The dynamic between the two justices was the subject of a 2015 comic-opera, “Scalia/Ginsburg,” which Ginsburg referenced in her remarks. She noted a duet the two “characters” sing, called “We are different, we are one.”

“Yes, different in our approach to comprehending written text but one in our respect and affections for each other and, above all, our reverence for the Constitution and the court. It was my tremendous good fortune to have known the purist justice Scalia as a working colleague and treasured friend,” she said.

While Ginsburg shared personal stories of her longtime friendship with Scalia, Easterbrook and Wood touched on his philosophy as a person and a judge.

Easterbrook first got to know Scalia when he was an assistant to the solicitor general in the 1970s while Scalia was assistant attorney general for the U.S. Department of Justice’s Office of Legal Counsel.

The two were later colleagues at the University of Chicago Law School, where Scalia taught from 1977 to 1982. The two then also went on to become members of the federal appellate bench.

Easterbrook recounted a story from Scalia’s days while working for the Justice Department when Scalia took issue with the basis of a report because, Easterbrook said, the “legal analysis in the report was all being made up.”

“Leaning back in his chair, puffing on his pipe — which was lawful in the Department of Justice — he repeated, ‘You’re making it all up, you’re just making it all up,’” Easterbrook said.

“The few words that Nino Scalia spoke in the attorney general’s conference room 40 years ago reflected the core of his jurisprudence and announced the path he was to take for the rest of his life, a path that requires all public officials to ground all of their decisions in texts adopted through the constitutional process,” Easterbrook said.

“He helped to transform the Supreme Court which today has embraced the textual approach.
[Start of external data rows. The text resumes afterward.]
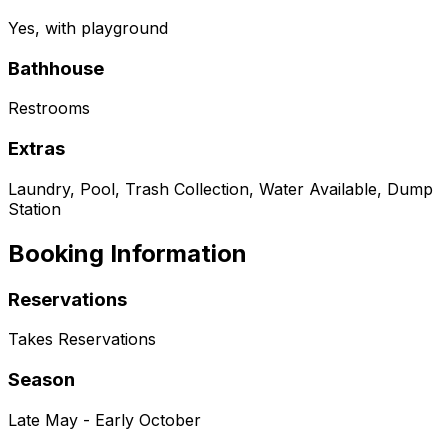
Yes, with playground
Bathhouse
Restrooms
Extras
Laundry, Pool, Trash Collection, Water Available, Dump
Station
Booking Information
Reservations
Takes Reservations
Season
Late May - Early October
His influence will be missed there, but I will miss him even more as a friend.”

Wood, who also worked alongside Scalia as a faculty member of the University of Chicago, noted that Scalia’s career is known today for his strong views on certain issues, but she said she expects his opinions will have a lasting effect into the future.

“This was a person of tremendous commitment to the judiciary as we have seen both during the years he was on the court and thereafter, a person whose contribution is going to be difficult to measure in the short run, but obviously huge and we will see over the years, I think, continuing evidence of that,” Wood said. “It was my pleasure to be his friend and I am so glad he did spend the time he did in Chicago.”

Also in attendance Sunday were two of Scalia’s nine children, Ann Banaszewski, who lives in the Chicago area, and Eugene Scalia.

Eugene Scalia made a few remarks, thanking the organizations for hosting the tribute as another way for Scalia’s family to memorialize him.

“The public nature of his death has been a consolation to us as we’ve had opportunities for others to honor him,” Eugene Scalia said.

The event was organized under the leadership of Loyola’s Assistant Dean Jean M. Gaspardo, who became friends with Scalia after he taught at Loyola’s summer program in Rome in 2010 and again in 2015. She also got to know Ginsburg through the program, when she taught during the summer of 2009.

Gaspardo, a former president of the Catholic Lawyers Guild and an executive board member for the Lawyers Club of Chicago, said the two organizations and law school all have a deep respect for Scalia and were immediately on board with hosting the tribute to Scalia.

“We’re going to miss this giant who was part of the American judicial system,” she said.